→ Problem 1: List every four-digit calendar year that the Marsden High School text mentions, giving each year once.
→ Problem 2: Update the Marsden High School text from "Marsden High School (MHS)" down to "established in 1959." by putting "mixed-gender" in place of "co-educational".

→ Source:
[start]

Marsden High School (MHS) is a school located in Meadowbank, New South Wales, Australia. It is a co-educational high school operated by the New South Wales Department of Education with students from years 7 to 12. The school was established in 1959.

History
Established in January 1959, Marsden High was originally named Ermington High School until March 1959, when it gained its present name. It was located on at Winbourne Street, West Ryde.

On 26 June 2018, the NSW Government announced that Marsden High School will be moving to the new education precinct at Meadowbank which is to be built on part of the TAFE NSW Meadowbank campus. The school was relocated from Winbourne street to the new purposely built site and opened in 27 April 2022. The old site on Winbourne street is under construction to be rebuilt as a new multisport facility.

[end]

Extracted records:
[start]

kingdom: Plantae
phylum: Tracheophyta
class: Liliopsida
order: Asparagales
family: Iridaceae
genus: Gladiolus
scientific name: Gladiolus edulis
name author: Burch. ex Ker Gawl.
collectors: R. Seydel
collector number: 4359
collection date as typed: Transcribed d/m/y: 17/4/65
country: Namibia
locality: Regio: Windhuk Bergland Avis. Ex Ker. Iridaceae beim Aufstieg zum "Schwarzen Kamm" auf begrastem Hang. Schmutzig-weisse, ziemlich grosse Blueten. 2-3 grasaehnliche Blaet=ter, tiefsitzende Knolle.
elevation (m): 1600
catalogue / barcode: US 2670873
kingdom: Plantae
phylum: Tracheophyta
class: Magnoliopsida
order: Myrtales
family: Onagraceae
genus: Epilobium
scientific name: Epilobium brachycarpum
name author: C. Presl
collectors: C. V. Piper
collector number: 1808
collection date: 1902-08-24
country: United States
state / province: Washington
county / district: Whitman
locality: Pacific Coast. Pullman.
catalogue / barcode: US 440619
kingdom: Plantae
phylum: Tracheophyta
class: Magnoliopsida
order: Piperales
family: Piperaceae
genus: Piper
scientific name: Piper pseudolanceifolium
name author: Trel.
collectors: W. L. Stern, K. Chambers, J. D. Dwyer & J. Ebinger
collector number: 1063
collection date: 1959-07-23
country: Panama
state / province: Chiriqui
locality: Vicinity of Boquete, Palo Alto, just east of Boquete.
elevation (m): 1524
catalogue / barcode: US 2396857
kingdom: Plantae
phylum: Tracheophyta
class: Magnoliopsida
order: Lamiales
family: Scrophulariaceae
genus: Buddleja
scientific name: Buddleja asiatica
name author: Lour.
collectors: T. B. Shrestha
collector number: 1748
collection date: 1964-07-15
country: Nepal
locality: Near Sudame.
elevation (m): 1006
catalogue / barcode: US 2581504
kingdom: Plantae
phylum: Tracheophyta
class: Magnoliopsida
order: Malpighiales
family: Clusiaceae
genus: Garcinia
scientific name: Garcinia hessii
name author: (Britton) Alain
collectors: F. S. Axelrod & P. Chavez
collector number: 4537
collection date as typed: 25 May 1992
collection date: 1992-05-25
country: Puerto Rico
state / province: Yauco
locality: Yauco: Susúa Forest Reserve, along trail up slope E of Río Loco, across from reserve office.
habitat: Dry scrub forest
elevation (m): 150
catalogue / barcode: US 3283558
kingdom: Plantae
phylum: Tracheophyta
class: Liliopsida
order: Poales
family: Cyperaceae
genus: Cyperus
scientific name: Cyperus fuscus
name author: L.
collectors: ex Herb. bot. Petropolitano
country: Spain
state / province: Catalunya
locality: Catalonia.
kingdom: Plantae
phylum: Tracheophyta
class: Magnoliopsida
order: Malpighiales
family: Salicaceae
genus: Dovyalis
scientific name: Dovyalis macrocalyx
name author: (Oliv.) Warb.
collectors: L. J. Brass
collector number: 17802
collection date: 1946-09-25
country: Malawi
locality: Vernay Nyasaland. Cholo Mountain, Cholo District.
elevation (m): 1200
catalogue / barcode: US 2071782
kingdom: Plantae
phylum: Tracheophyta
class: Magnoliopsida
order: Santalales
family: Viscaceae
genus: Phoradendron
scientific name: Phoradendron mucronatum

[end]

→ Worked solution 1: 1959, 2018, 2022

→ Worked solution 2:
Marsden High School (MHS) is a school located in Meadowbank, New South Wales, Australia. It is a mixed-gender high school operated by the New South Wales Department of Education with students from years 7 to 12. The school was established in 1959.